Overall, it appears there is more work to be done to establish independently verified and meaningful ESG provisions.
Type of margin adjustment trigger
Whilst concern about possible claims of “greenwashing” remain, the vast majority of deals tend to use a pricing adjustment mechanism linked to achieving specified ESG-related KPIs, as compared to compliance with an ESG rating from an external independent provider. KPI-based pricing adjustments allow borrowers greater flexibility to determine their own environmental, social and governance performance indicators in line with their business or industry. Concerns remain regarding the unregulated nature of the KPI approach; and that “hollow” ESG KPIs could permit pricing reductions in circumstances where the sustainability targets are not sufficiently challenging/meaningful.

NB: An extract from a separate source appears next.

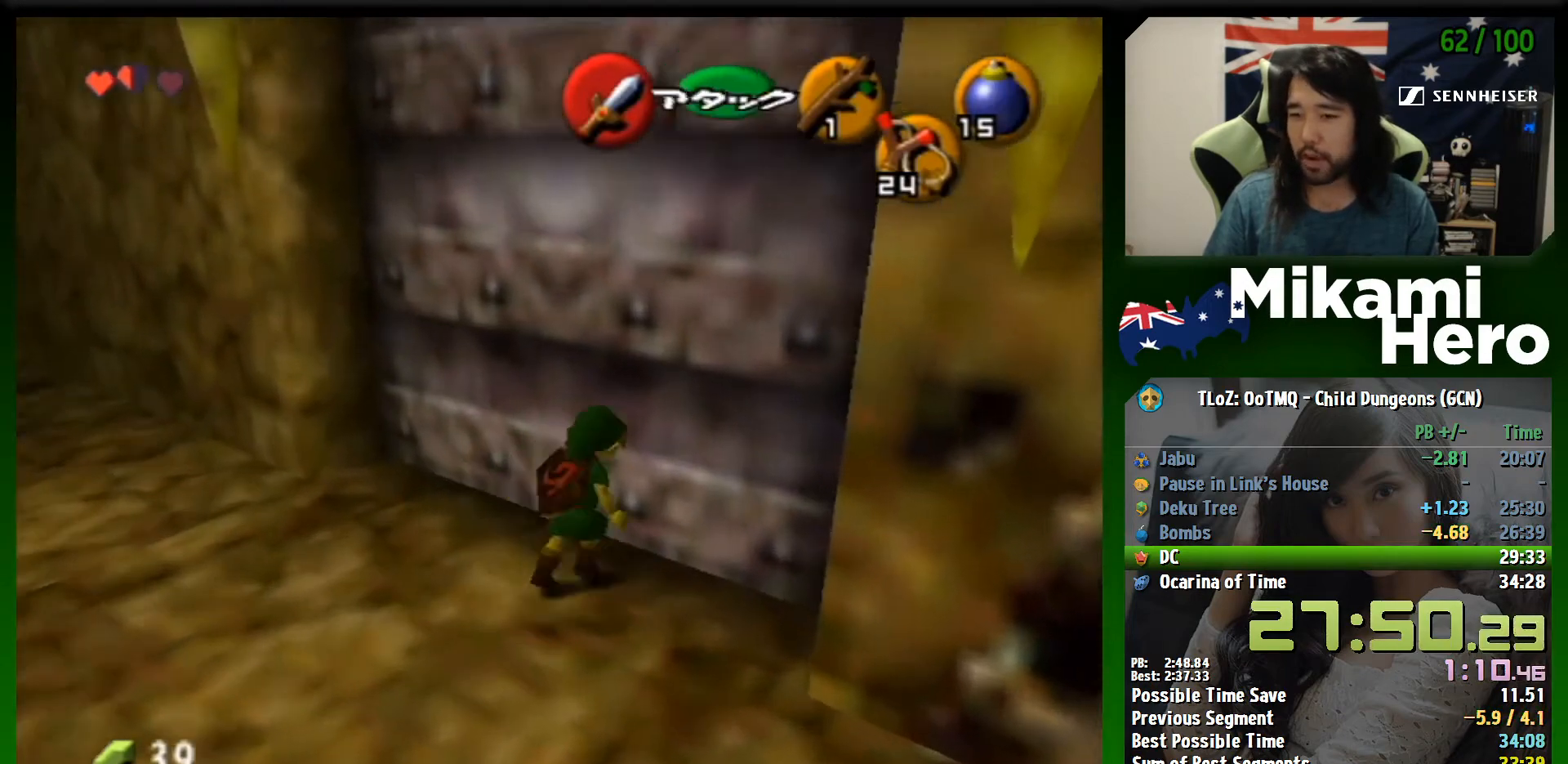
{"buttons": [], "left_stick": "center", "events": [[33, "A", "up"], [33, "L1", "up"]]}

How many targets? Where KPI targets are used, should there be just one KPI target or more?
It appears that the number of KPIs that need to be met in order to achieve a margin adjustment, whilst fluctuating, has broadly speaking remained consistent between 2021 and the first half of 2022 at between 1 and 2. There has been an increase in environmental KPIs but a reduction in social or governance-related KPIs.

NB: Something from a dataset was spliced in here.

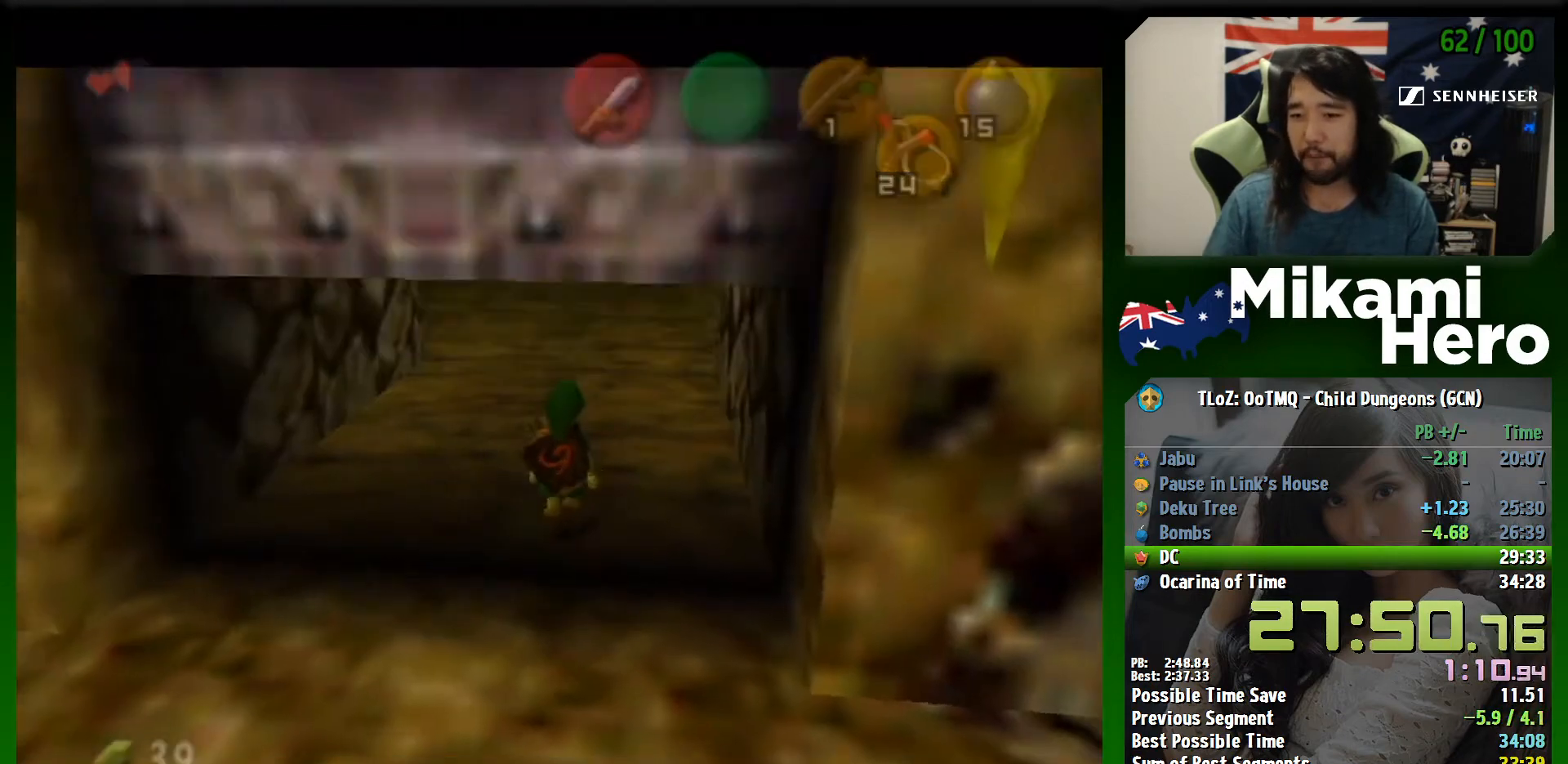
{"buttons": [], "left_stick": "center", "events": []}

Do margins go up as well as down?
There has been an increase in the number of deals that allow for both upwards and downwards pricing adjustments (instead of down only).
Reporting
Whilst the number of deals requiring delivery of an initial sustainability report or compliance certificate, or annual sustainability reports or compliance certificates, has remained relatively consistent throughout 2021 and 2022, market observers report that there is evidence that there is much room for improvement, particularly as regards independent auditing of KPI compliance.
Application of proceeds of discounted margin?
Whilst at the start of 2021 over one third of loans containing ESG ratchets required the ESG-related savings to be reinvested in sustainable projects, in 2022 this requirement has disappeared altogether. Without such a requirement the savings remain in the group and can be applied for any purpose.
Conclusion
At this stage in the year, the clear trend is for tightening of documentary terms in the European leveraged loan and high-yield markets. Original issue discount (the price at which loans or bonds are sold to investors) has increased significantly, margins have increased (with less step downs), loan deals are increasingly first lien only and there has been tightening in key ratios and general baskets, as well as increased inclusion of caps on pro forma add-backs for synergies etc to EBITDA.
However, it is fair to say that significant capacity continues to exist in the context of both debt incurrence and leakage. There also remain significant carve outs to the yield protection. Overall, this means that whilst there have been a number of creditor-friendly improvements, this is coming off a very financial sponsor/borrower-friendly base. For now, the trend looks set to continue. There are no obvious signs of a significant snap back in the market. On the M&A side, it is likely that the disparity that was evident in vendor and purchaser price expectations are set to remain, the approximately EUR200 billion of underwritten debt that remains undistributed in the syndicated leveraged loan market will continue to search for a home and there will be more incremental improvement on documentation protections for creditors.